Wenn … dann wirst du nach Hause geschickt, und deine Eltern müssen die ganze Kur bezahlen

rudi 

Verschickungsheim: Sanatorium Dr. Strokorb, Friedrichsbrunn/Harz (jetzt in Sachsen-Anhalt)

Zeitraum (Jahr): 1969

Welche Arten von Misshandlungen/Missbrauch gab es?: psychische Gewalt

Vorab: Hier wird von ” Misshandlungen/Missbrauch” geschrieben. Ich habe mich da nicht wohl gefühlt, aber als Misshandlungen/Missbrauch habe ich es damals nicht empfunden. Und wenn ich mit anderen Erlebnissen hier vergleiche, dann ging es mir dort relativ gut.

Die Kur war in den Sommerferien, deshalb waren auch Aushilfskräfte als Erzieherinnen tätig.
Manche Erzieherinnen waren freundlich, andere sehr streng.
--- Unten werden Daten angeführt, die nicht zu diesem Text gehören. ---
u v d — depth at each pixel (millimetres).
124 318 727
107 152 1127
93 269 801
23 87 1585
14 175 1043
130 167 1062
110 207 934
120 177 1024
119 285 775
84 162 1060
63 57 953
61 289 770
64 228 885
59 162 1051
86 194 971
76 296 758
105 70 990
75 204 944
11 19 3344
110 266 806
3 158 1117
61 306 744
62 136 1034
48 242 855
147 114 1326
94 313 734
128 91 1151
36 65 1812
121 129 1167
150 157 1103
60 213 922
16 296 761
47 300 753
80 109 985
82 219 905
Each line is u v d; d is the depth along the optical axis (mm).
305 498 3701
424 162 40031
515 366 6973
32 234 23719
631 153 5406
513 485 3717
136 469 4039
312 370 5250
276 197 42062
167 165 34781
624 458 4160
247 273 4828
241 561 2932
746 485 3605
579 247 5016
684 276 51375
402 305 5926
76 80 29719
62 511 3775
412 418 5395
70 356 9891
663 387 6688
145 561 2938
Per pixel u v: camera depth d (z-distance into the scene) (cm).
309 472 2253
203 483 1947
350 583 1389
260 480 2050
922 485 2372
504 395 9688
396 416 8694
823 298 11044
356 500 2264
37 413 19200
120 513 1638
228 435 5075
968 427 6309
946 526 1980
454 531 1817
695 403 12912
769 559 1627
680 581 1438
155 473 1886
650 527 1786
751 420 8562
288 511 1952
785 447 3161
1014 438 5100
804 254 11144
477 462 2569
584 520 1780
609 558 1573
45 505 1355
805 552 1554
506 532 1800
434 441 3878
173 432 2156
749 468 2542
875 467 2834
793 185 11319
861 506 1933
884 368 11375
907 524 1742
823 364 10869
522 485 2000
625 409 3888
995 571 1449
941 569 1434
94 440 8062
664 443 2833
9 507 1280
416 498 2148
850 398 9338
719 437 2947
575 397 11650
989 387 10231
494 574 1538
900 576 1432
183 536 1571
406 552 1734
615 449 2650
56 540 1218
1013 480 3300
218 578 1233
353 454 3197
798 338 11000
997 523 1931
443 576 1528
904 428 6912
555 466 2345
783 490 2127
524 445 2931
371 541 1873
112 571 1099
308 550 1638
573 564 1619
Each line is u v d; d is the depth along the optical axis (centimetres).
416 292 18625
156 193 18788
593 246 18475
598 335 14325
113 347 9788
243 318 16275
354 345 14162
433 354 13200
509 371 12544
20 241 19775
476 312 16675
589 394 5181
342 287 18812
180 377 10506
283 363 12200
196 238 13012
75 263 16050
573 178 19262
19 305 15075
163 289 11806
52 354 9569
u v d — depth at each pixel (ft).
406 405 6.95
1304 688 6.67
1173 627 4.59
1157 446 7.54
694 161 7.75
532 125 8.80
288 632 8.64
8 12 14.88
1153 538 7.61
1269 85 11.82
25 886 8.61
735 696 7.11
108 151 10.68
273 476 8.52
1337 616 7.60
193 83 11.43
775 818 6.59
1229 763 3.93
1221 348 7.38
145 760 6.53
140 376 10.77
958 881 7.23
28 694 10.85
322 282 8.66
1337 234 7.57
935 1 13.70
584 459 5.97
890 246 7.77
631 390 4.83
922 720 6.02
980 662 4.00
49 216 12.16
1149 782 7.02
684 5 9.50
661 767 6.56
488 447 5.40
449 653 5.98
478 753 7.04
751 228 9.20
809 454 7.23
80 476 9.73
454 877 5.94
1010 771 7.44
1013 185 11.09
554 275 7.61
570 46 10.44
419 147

Man wußte nie, woran man war.

Allgemeine Drohungen waren z.B. „Wenn … dann wirst du nach Hause geschickt, und deine Eltern müssen die ganze Kur bezahlen.“ Oder „Wenn … , dann bleibst du noch den nächsten Durchgang hier.“ Letzteres bekam ich beim (Nicht-richtig-)Essen oder Wiegen öfter zu hören. Zum Wiegen habe ich mir immer Sachen in die Schlafanzugtasche gesteckt, um schwerer zu sein. Das Essen war meistens gut. Aber es gab 2 mal Frühstück, dabei einmal immer einen Brei oder Puddingsuppe. Manche Erzieherinnen achteten darauf, wirklich alles aufzuessen, auch die Milchhaut (die ekelt mich). Vor-dem Teller-sitzen-bleiben, bis alles aufgegessen, oder aber alle am Tisch mußten den gesamten Tischdienst übernehmen.

Alle Kinder, ich war 11 und manche deutlich älter, mußten Mittagsschlaf machen. Bei Nichtschlafen drohte die Verlegung in den Schlafraum der kleinen Kinder, welcher an der Flurseite ein durchgehendes Fenster hatte und gegenüber dem Erzieherzimmer lag. Wir mittleren und die größeren hatten normale 4- oder 6-Bettzimmer. Ob man in der Schlafenszeit auf die Toilette durfte hing auch von den Erzieherinnen ab. “Du bist groß genug und kannst vorher gehen oder dich jetzt zusammenreißen. Wenn nicht, dann kannst du jetzt gehen, bekommst dann aber eine Gummihose.” Da ich bei Bettenmachen bemerkt hatte, daß auf der Matratze ein großes rotes Gummituch lag (ich schämte mich deswegen, aber das war sicher in allen Betten so; und ich fand es eklig) nahm ich die Drohung ernst. Ein anderer Junge hat sogar mal aus dem Fenster gepinkelt.

Insgesamt habe ich die Kur trotzdem nicht “schrecklich” in Erinnerung.“

Wir hatten wegen der Sommerferien keinen Unterricht, den es sonst wohl gab. Dafür waren wir relativ oft draußen. Hinter dem Heim war ein Wald, Wanderungen gingen zB zu den Teufelsmühlen. Also habe ich auch positive Erinnerungen.

Auf dem Fragebogen hatte meine Mutter „schlechter Esser“ angekreuzt und so etwas wie „unruhiges“ oder „zappeliges Kind“. Beides war sicher richtig, und vielleicht nahm ich deshalb an, dass „es so sein soll“ bei einer Kur.
Das Sanatorium hatte einen Teil für Erwachsene, der Seitenflügel war für Kinder. In dem Durchgang waren Kinder im Alter von etwa 6 bis 16, nur Jungen.
War deshalb das Essen besser, als ich es hier in anderen Berichten lese? Und vielleicht konnte man mit größeren Kindern auch nicht ganz so umspringen wie mit (nur) kleinen Kindern?